In light of his previous votes in search and seizure cases, surprisingly Justice Kennedy, in what would be his final Fourth Amendment opinion for a majority of the Court, authored an opinion in favor of a criminal defendant. In Byrd v United States a unanimous Court rejected the government’s argument that unauthorized drivers always lack an expectation of privacy in a rental car and thus can never challenge a police search of the car. Byrd was driving a rental car in violation of the rental agreement but with the permission of the renter; the police searched the trunk of the car, allegedly without consent or probable cause, and found heroin and body armor. The Court in Byrd held that the search was unlawful because “as a general rule, someone in otherwise lawful possession and control of a rental car has a reasonable expectation of privacy in it even if the rental agreement does not list him or her as an authorized driver.”

This article takes a closer look at Byrd to examine what it means for Fourth Amendment doctrine. It demonstrates that the Court’s holding is not as simple as it seems, and I consider whether the crucial elements of Justice Kennedy’s analysis affect the logic of prior precedents and the Court’s understanding of standing under the Fourth Amendment. While Justice Kennedy wants us to think that the reasoning and holding in Byrd is obvious, his opinion relies on property interests and societal norms that are hardly evident. Despite what Byrd says (and some scholars urge), property rights should not control the meaning and scope of the Fourth Amendment.

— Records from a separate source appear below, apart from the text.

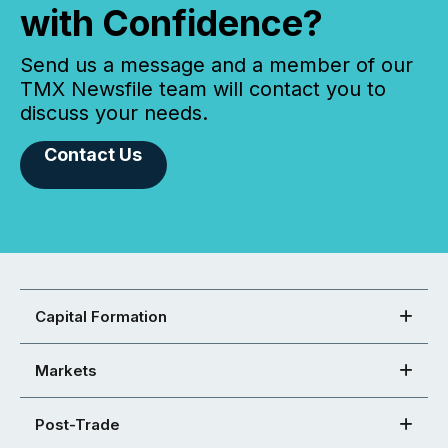
with Confidence?
Send us a message and a member of our
TMX Newsfile team will contact you to
discuss your needs.
Contact Us
Capital Formation
Markets
Post-Trade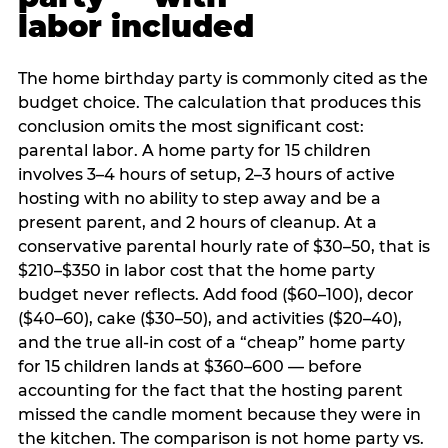
labor included
The home birthday party is commonly cited as the
budget choice. The calculation that produces this
conclusion omits the most significant cost:
parental labor. A home party for 15 children
involves 3–4 hours of setup, 2–3 hours of active
hosting with no ability to step away and be a
present parent, and 2 hours of cleanup. At a
conservative parental hourly rate of $30–50, that is
$210–$350 in labor cost that the home party
budget never reflects. Add food ($60–100), decor
($40–60), cake ($30–50), and activities ($20–40),
and the true all-in cost of a “cheap” home party
for 15 children lands at $360–600 — before
accounting for the fact that the hosting parent
missed the candle moment because they were in
the kitchen. The comparison is not home party vs.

The Court could have reached the same result in Byrd without relying on property interests or debatable social norms. Police cannot search a motorist’s vehicle unless probable cause exists that the vehicle contains evidence of criminality. If Byrd’s operation of the vehicle was not a crime, why should he not have the same Fourth Amendment rights as other lawful drivers? The Court could have ruled simpliciter that unauthorized drivers (who are not car thieves) occupy the same seat as other drivers: police cannot search their vehicles without probable cause. Period. No need to ponder “property concepts” like a right to exclude third parties. If there is no probable cause, there can be no search. That approach would have avoided future confusion for police, judges, and the public. And it would have promoted a traditional view of the Fourth Amendment: police should not have unbridled discretion to invade the privacy of motorists.